In Week 6, Washington, fresh off its bye, fell behind 1-4 Philadelphia 20-0 en route to losing 20-13. The Eagles are 1-1 since, making them 2-5 against everyone else.
The following Sunday, the Redskins surrendered two touchdowns in the third quarter as 1-5 Carolina turned a struggle into a 23-13 lead and eventually a 33-20 triumph. The Panthers are 0-1 since, making them 1-6 against everyone else.
And now come the Dolphins, who are 1-7 overall, 0-3 at home. Miami has lost seven in a row at Sun Life Stadium since last Nov. 14.
Redskins defensive end Stephen Bowen said that his 13th-ranked unit just has to “do what we do” no matter the state of its next foe or the condition of its own points-challenged offense.
Washington quarterback John Beck, who got his start with Miami in 2007, is wary of the Dolphins, who nearly beat Denver and the New York Giants in Weeks 7-8 before crushing Kansas City last week.
If the Redskins lose to Miami and the Dolphins and Panthers each finish with fewer than five victories, Shanahan’s current crew would equal predecessor Jim Zorn’s teams by losing to two bumbling bunches (Cincinnati and St. Louis in 2008; Detroit and Kansas City in 2009).
As bad as the Redskins were last season, they not only beat eventual Super Bowl champion Green Bay and divisionwinners Philadelphia and Chicago, they didn’t lose to any rival that finished with a record worse than theirs.
Washington’s conquerors in 2010 included: the Giants (twice), Eagles, Indianapolis and Tampa Bay, who won 10 games apiece; the Rams who won seven games; and the Cowboys, Lions, Houston and Minnesota, who won six.
Maybe you don’t want to call it rebuilding, coach, but it sure feels like your team is regressing.
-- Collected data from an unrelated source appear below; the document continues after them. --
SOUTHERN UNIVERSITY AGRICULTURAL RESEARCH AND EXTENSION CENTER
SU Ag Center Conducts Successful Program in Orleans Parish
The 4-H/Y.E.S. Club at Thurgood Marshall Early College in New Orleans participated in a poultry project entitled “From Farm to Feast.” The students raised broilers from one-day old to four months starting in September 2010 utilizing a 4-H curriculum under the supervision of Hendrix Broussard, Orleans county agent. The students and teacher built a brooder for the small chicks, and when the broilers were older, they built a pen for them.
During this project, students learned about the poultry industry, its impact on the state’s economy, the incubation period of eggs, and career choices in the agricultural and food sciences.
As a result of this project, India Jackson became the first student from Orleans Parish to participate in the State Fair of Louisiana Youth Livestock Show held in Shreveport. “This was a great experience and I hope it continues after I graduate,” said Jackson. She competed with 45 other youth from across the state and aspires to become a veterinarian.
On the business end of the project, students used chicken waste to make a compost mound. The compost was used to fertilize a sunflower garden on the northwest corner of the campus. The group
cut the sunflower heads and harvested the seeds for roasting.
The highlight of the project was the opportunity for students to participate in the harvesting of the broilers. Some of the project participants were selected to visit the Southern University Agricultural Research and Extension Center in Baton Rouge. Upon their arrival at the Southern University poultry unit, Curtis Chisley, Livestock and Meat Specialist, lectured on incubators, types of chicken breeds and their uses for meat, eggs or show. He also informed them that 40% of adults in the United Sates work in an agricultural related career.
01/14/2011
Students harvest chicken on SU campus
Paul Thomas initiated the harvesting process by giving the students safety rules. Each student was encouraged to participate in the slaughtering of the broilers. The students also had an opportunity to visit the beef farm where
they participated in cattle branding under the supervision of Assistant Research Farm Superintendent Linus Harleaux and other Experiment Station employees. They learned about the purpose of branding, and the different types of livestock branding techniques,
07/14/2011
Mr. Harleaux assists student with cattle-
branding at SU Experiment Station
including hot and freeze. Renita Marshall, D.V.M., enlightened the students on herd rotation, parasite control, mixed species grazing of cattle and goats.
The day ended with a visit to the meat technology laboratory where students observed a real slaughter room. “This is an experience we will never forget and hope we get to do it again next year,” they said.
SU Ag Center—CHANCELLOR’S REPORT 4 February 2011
David Elfin has covered sports since he was a junior at Bethesda-Chevy Chase High School in 1975. He is the Washington representative on the Pro Football Hall of Fame selection committee and is the author of the new book: “Washington Redskins: The Complete Illustrated History.” A pre-game regular on 106.7-The Fan during the 2010 Redskins season, he returned to the station as its blogger in March.

  1. dcsports83 says:

    Except it is rebuilding and we all know it is, he even mentioned it was. A group of over paid free agents dont get you to the playoffs, but they might get you to 6 or 7 wins…which means nothing.
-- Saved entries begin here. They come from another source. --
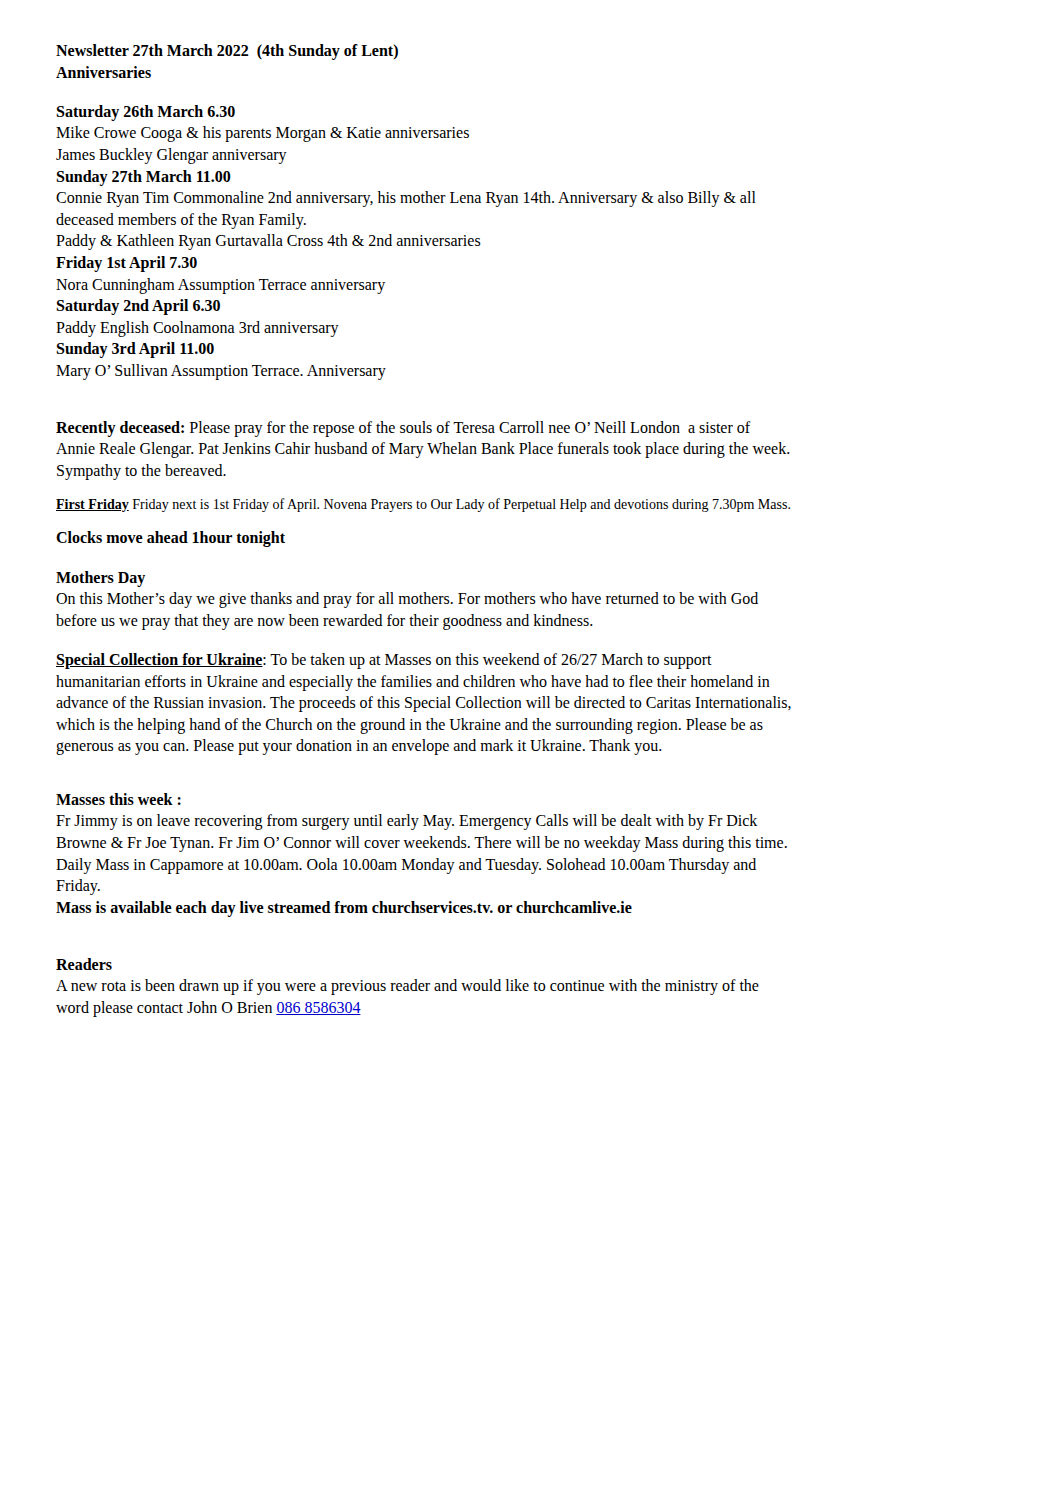Newsletter 27th March 2022 (4th Sunday of Lent)
Anniversaries
Saturday 26th March 6.30
Mike Crowe Cooga & his parents Morgan & Katie anniversaries
James Buckley Glengar anniversary
Sunday 27th March 11.00
Connie Ryan Tim Commonaline 2nd anniversary, his mother Lena Ryan 14th. Anniversary & also Billy & all deceased members of the Ryan Family.
Paddy & Kathleen Ryan Gurtavalla Cross 4th & 2nd anniversaries
Friday 1st April 7.30
Nora Cunningham Assumption Terrace anniversary
Saturday 2nd April 6.30
Paddy English Coolnamona 3rd anniversary
Sunday 3rd April 11.00
Mary O’ Sullivan Assumption Terrace. Anniversary
Recently deceased: Please pray for the repose of the souls of Teresa Carroll nee O’ Neill London a sister of Annie Reale Glengar. Pat Jenkins Cahir husband of Mary Whelan Bank Place funerals took place during the week. Sympathy to the bereaved.
First Friday Friday next is 1st Friday of April. Novena Prayers to Our Lady of Perpetual Help and devotions during 7.30pm Mass.
Clocks move ahead 1hour tonight
Mothers Day
On this Mother’s day we give thanks and pray for all mothers. For mothers who have returned to be with God before us we pray that they are now been rewarded for their goodness and kindness.
Special Collection for Ukraine: To be taken up at Masses on this weekend of 26/27 March to support humanitarian efforts in Ukraine and especially the families and children who have had to flee their homeland in advance of the Russian invasion. The proceeds of this Special Collection will be directed to Caritas Internationalis, which is the helping hand of the Church on the ground in the Ukraine and the surrounding region. Please be as generous as you can. Please put your donation in an envelope and mark it Ukraine. Thank you.
Masses this week :
Fr Jimmy is on leave recovering from surgery until early May. Emergency Calls will be dealt with by Fr Dick Browne & Fr Joe Tynan. Fr Jim O’ Connor will cover weekends. There will be no weekday Mass during this time. Daily Mass in Cappamore at 10.00am. Oola 10.00am Monday and Tuesday. Solohead 10.00am Thursday and Friday.
Mass is available each day live streamed from churchservices.tv. or churchcamlive.ie
Readers
A new rota is been drawn up if you were a previous reader and would like to continue with the ministry of the word please contact John O Brien 086 8586304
    We can win 6-7 games every year with over paid free agents that don’t fit. Or we can have a year like this where we inject youth all over and see what we have at the cost of a couple wins.

    Regressing as far as wins go maybe, but not in terms of building for the future. They will suck worse this year because they are doing it right and building from the ground up.

    Stop comparing any of the past “win now” team stats, to this years rebuilding team.